> **WORK INSTRUCTIONS**: From first line to last, give the records again word for word and omit the pictures.

> **EXCERPTED RECORDS**:
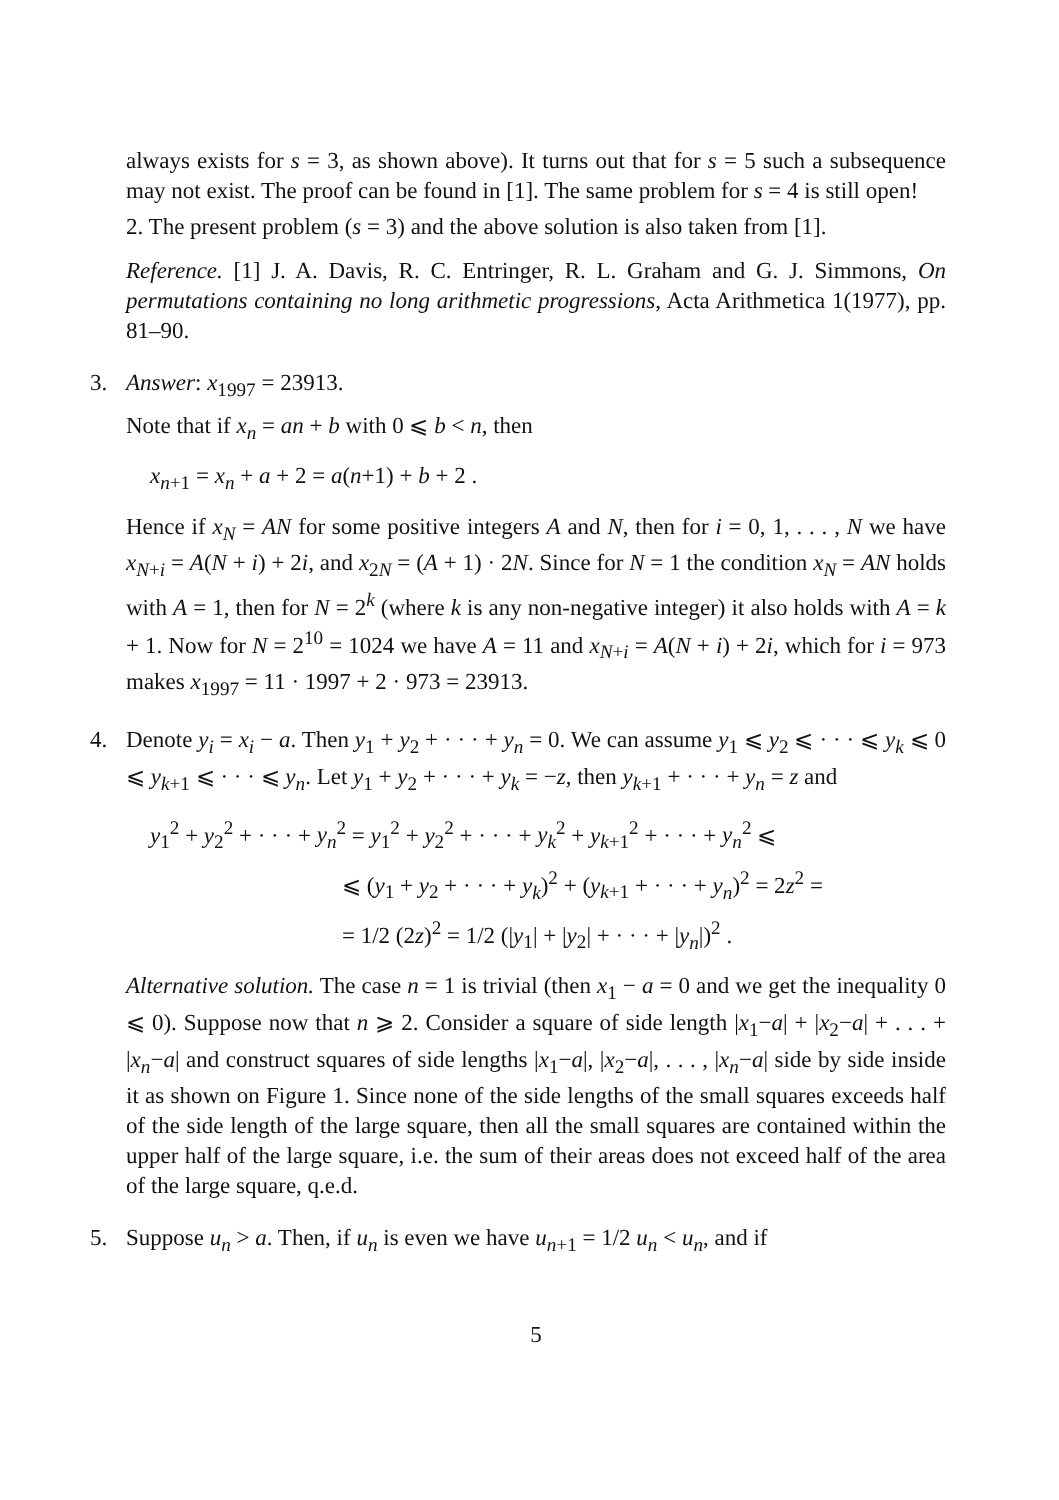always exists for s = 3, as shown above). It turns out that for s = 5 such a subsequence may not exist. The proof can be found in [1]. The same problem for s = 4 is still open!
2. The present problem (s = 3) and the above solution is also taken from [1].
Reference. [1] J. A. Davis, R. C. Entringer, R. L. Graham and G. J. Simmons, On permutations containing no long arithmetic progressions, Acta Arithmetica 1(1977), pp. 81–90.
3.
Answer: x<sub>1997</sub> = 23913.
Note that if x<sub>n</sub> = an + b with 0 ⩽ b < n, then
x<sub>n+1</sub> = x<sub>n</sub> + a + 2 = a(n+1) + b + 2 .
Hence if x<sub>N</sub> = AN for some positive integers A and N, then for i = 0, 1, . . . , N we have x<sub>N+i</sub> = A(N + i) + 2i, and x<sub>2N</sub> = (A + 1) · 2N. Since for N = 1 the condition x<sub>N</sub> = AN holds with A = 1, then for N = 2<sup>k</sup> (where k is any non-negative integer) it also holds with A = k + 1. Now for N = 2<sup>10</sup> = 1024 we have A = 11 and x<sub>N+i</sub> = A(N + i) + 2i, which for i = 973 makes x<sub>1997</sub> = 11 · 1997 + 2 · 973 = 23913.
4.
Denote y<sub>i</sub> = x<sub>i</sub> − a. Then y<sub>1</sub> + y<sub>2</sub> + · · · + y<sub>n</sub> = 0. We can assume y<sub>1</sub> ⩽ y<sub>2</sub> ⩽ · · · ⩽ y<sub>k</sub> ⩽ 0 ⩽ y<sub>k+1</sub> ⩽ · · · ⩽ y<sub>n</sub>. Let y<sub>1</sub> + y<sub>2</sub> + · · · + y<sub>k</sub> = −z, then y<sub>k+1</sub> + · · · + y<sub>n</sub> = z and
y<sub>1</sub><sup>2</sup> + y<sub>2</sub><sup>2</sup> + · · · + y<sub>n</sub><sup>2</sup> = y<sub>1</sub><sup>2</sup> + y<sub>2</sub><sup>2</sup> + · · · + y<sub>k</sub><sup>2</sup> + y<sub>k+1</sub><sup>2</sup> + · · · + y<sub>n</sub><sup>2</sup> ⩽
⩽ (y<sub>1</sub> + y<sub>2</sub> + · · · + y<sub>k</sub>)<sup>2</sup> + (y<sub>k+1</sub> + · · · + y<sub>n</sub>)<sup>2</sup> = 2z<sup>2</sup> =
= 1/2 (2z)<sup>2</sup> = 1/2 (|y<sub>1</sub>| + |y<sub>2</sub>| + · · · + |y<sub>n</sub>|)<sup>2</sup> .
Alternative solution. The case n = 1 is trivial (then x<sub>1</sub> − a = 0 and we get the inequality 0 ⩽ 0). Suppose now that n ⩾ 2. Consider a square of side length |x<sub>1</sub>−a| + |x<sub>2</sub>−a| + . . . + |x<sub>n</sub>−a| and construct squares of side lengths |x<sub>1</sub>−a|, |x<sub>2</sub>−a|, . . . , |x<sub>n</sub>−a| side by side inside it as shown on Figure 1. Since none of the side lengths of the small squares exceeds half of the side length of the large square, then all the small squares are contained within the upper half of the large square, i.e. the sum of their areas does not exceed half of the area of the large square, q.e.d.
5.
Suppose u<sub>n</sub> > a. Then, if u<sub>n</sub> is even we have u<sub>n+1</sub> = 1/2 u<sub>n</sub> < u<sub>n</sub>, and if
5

> **OUTPUT FOR THIS TASK**:
always exists for s = 3, as shown above). It turns out that for s = 5 such a subsequence may not exist. The proof can be found in [1]. The same problem for s = 4 is still open!
2. The present problem (s = 3) and the above solution is also taken from [1].
Reference. [1] J. A. Davis, R. C. Entringer, R. L. Graham and G. J. Simmons, On permutations containing no long arithmetic progressions, Acta Arithmetica 1(1977), pp. 81–90.
3.
Answer: x<sub>1997</sub> = 23913.
Note that if x<sub>n</sub> = an + b with 0 ⩽ b < n, then
x<sub>n+1</sub> = x<sub>n</sub> + a + 2 = a(n+1) + b + 2 .
Hence if x<sub>N</sub> = AN for some positive integers A and N, then for i = 0, 1, . . . , N we have x<sub>N+i</sub> = A(N + i) + 2i, and x<sub>2N</sub> = (A + 1) · 2N. Since for N = 1 the condition x<sub>N</sub> = AN holds with A = 1, then for N = 2<sup>k</sup> (where k is any non-negative integer) it also holds with A = k + 1. Now for N = 2<sup>10</sup> = 1024 we have A = 11 and x<sub>N+i</sub> = A(N + i) + 2i, which for i = 973 makes x<sub>1997</sub> = 11 · 1997 + 2 · 973 = 23913.
4.
Denote y<sub>i</sub> = x<sub>i</sub> − a. Then y<sub>1</sub> + y<sub>2</sub> + · · · + y<sub>n</sub> = 0. We can assume y<sub>1</sub> ⩽ y<sub>2</sub> ⩽ · · · ⩽ y<sub>k</sub> ⩽ 0 ⩽ y<sub>k+1</sub> ⩽ · · · ⩽ y<sub>n</sub>. Let y<sub>1</sub> + y<sub>2</sub> + · · · + y<sub>k</sub> = −z, then y<sub>k+1</sub> + · · · + y<sub>n</sub> = z and
y<sub>1</sub><sup>2</sup> + y<sub>2</sub><sup>2</sup> + · · · + y<sub>n</sub><sup>2</sup> = y<sub>1</sub><sup>2</sup> + y<sub>2</sub><sup>2</sup> + · · · + y<sub>k</sub><sup>2</sup> + y<sub>k+1</sub><sup>2</sup> + · · · + y<sub>n</sub><sup>2</sup> ⩽
⩽ (y<sub>1</sub> + y<sub>2</sub> + · · · + y<sub>k</sub>)<sup>2</sup> + (y<sub>k+1</sub> + · · · + y<sub>n</sub>)<sup>2</sup> = 2z<sup>2</sup> =
= 1/2 (2z)<sup>2</sup> = 1/2 (|y<sub>1</sub>| + |y<sub>2</sub>| + · · · + |y<sub>n</sub>|)<sup>2</sup> .
Alternative solution. The case n = 1 is trivial (then x<sub>1</sub> − a = 0 and we get the inequality 0 ⩽ 0). Suppose now that n ⩾ 2. Consider a square of side length |x<sub>1</sub>−a| + |x<sub>2</sub>−a| + . . . + |x<sub>n</sub>−a| and construct squares of side lengths |x<sub>1</sub>−a|, |x<sub>2</sub>−a|, . . . , |x<sub>n</sub>−a| side by side inside it as shown on Figure 1. Since none of the side lengths of the small squares exceeds half of the side length of the large square, then all the small squares are contained within the upper half of the large square, i.e. the sum of their areas does not exceed half of the area of the large square, q.e.d.
5.
Suppose u<sub>n</sub> > a. Then, if u<sub>n</sub> is even we have u<sub>n+1</sub> = 1/2 u<sub>n</sub> < u<sub>n</sub>, and if
5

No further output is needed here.